— AIM OF THE EXERCISE —
Each record beneath this line should be returned exactly as it is.

— DATA LISTING —
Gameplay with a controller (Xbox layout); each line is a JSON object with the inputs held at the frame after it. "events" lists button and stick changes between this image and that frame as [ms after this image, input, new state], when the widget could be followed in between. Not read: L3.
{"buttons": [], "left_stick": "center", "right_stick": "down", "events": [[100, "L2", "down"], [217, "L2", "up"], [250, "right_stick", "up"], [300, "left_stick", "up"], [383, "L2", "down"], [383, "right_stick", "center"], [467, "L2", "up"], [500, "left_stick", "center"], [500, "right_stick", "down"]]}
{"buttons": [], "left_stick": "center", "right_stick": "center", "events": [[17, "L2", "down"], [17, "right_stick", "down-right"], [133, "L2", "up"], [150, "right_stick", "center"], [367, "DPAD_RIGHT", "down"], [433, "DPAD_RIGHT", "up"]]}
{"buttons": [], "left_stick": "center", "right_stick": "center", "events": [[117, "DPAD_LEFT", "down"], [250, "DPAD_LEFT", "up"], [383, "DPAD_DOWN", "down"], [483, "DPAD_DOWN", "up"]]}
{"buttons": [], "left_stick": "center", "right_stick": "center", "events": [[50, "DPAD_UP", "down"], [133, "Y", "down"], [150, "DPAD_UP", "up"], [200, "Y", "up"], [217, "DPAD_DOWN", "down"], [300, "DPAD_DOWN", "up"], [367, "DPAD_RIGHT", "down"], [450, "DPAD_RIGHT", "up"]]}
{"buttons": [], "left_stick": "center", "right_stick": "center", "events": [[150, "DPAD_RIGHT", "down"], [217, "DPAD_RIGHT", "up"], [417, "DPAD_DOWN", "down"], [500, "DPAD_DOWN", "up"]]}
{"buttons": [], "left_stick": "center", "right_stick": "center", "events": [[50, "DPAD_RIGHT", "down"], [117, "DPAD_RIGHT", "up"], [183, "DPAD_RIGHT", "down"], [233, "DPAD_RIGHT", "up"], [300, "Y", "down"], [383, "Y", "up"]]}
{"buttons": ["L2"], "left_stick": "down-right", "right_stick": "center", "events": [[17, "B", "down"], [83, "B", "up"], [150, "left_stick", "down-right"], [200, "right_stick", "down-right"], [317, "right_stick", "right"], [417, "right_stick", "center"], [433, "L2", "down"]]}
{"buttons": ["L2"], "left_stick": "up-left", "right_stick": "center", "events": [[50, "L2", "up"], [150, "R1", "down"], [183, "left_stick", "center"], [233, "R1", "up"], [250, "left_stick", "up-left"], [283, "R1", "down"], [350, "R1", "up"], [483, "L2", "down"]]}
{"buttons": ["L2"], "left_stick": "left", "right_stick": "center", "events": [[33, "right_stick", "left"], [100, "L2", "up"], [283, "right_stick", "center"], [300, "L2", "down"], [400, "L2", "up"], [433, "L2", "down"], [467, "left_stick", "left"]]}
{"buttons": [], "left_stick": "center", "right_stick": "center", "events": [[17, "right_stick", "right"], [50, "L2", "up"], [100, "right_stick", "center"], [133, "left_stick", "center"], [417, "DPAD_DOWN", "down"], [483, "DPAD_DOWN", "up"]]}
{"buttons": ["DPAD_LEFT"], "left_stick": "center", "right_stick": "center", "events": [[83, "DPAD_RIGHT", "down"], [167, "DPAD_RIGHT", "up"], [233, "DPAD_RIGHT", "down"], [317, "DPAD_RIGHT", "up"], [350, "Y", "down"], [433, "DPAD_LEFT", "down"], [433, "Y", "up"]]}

— ANSWER FOR THIS EXERCISE —
Gameplay with a controller (Xbox layout); each line is a JSON object with the inputs held at the frame after it. "events" lists button and stick changes between this image and that frame as [ms after this image, input, new state], when the widget could be followed in between. Not read: L3.
{"buttons": [], "left_stick": "center", "right_stick": "down", "events": [[100, "L2", "down"], [217, "L2", "up"], [250, "right_stick", "up"], [300, "left_stick", "up"], [383, "L2", "down"], [383, "right_stick", "center"], [467, "L2", "up"], [500, "left_stick", "center"], [500, "right_stick", "down"]]}
{"buttons": [], "left_stick": "center", "right_stick": "center", "events": [[17, "L2", "down"], [17, "right_stick", "down-right"], [133, "L2", "up"], [150, "right_stick", "center"], [367, "DPAD_RIGHT", "down"], [433, "DPAD_RIGHT", "up"]]}
{"buttons": [], "left_stick": "center", "right_stick": "center", "events": [[117, "DPAD_LEFT", "down"], [250, "DPAD_LEFT", "up"], [383, "DPAD_DOWN", "down"], [483, "DPAD_DOWN", "up"]]}
{"buttons": [], "left_stick": "center", "right_stick": "center", "events": [[50, "DPAD_UP", "down"], [133, "Y", "down"], [150, "DPAD_UP", "up"], [200, "Y", "up"], [217, "DPAD_DOWN", "down"], [300, "DPAD_DOWN", "up"], [367, "DPAD_RIGHT", "down"], [450, "DPAD_RIGHT", "up"]]}
{"buttons": [], "left_stick": "center", "right_stick": "center", "events": [[150, "DPAD_RIGHT", "down"], [217, "DPAD_RIGHT", "up"], [417, "DPAD_DOWN", "down"], [500, "DPAD_DOWN", "up"]]}
{"buttons": [], "left_stick": "center", "right_stick": "center", "events": [[50, "DPAD_RIGHT", "down"], [117, "DPAD_RIGHT", "up"], [183, "DPAD_RIGHT", "down"], [233, "DPAD_RIGHT", "up"], [300, "Y", "down"], [383, "Y", "up"]]}
{"buttons": ["L2"], "left_stick": "down-right", "right_stick": "center", "events": [[17, "B", "down"], [83, "B", "up"], [150, "left_stick", "down-right"], [200, "right_stick", "down-right"], [317, "right_stick", "right"], [417, "right_stick", "center"], [433, "L2", "down"]]}
{"buttons": ["L2"], "left_stick": "up-left", "right_stick": "center", "events": [[50, "L2", "up"], [150, "R1", "down"], [183, "left_stick", "center"], [233, "R1", "up"], [250, "left_stick", "up-left"], [283, "R1", "down"], [350, "R1", "up"], [483, "L2", "down"]]}
{"buttons": ["L2"], "left_stick": "left", "right_stick": "center", "events": [[33, "right_stick", "left"], [100, "L2", "up"], [283, "right_stick", "center"], [300, "L2", "down"], [400, "L2", "up"], [433, "L2", "down"], [467, "left_stick", "left"]]}
{"buttons": [], "left_stick": "center", "right_stick": "center", "events": [[17, "right_stick", "right"], [50, "L2", "up"], [100, "right_stick", "center"], [133, "left_stick", "center"], [417, "DPAD_DOWN", "down"], [483, "DPAD_DOWN", "up"]]}
{"buttons": ["DPAD_LEFT"], "left_stick": "center", "right_stick": "center", "events": [[83, "DPAD_RIGHT", "down"], [167, "DPAD_RIGHT", "up"], [233, "DPAD_RIGHT", "down"], [317, "DPAD_RIGHT", "up"], [350, "Y", "down"], [433, "DPAD_LEFT", "down"], [433, "Y", "up"]]}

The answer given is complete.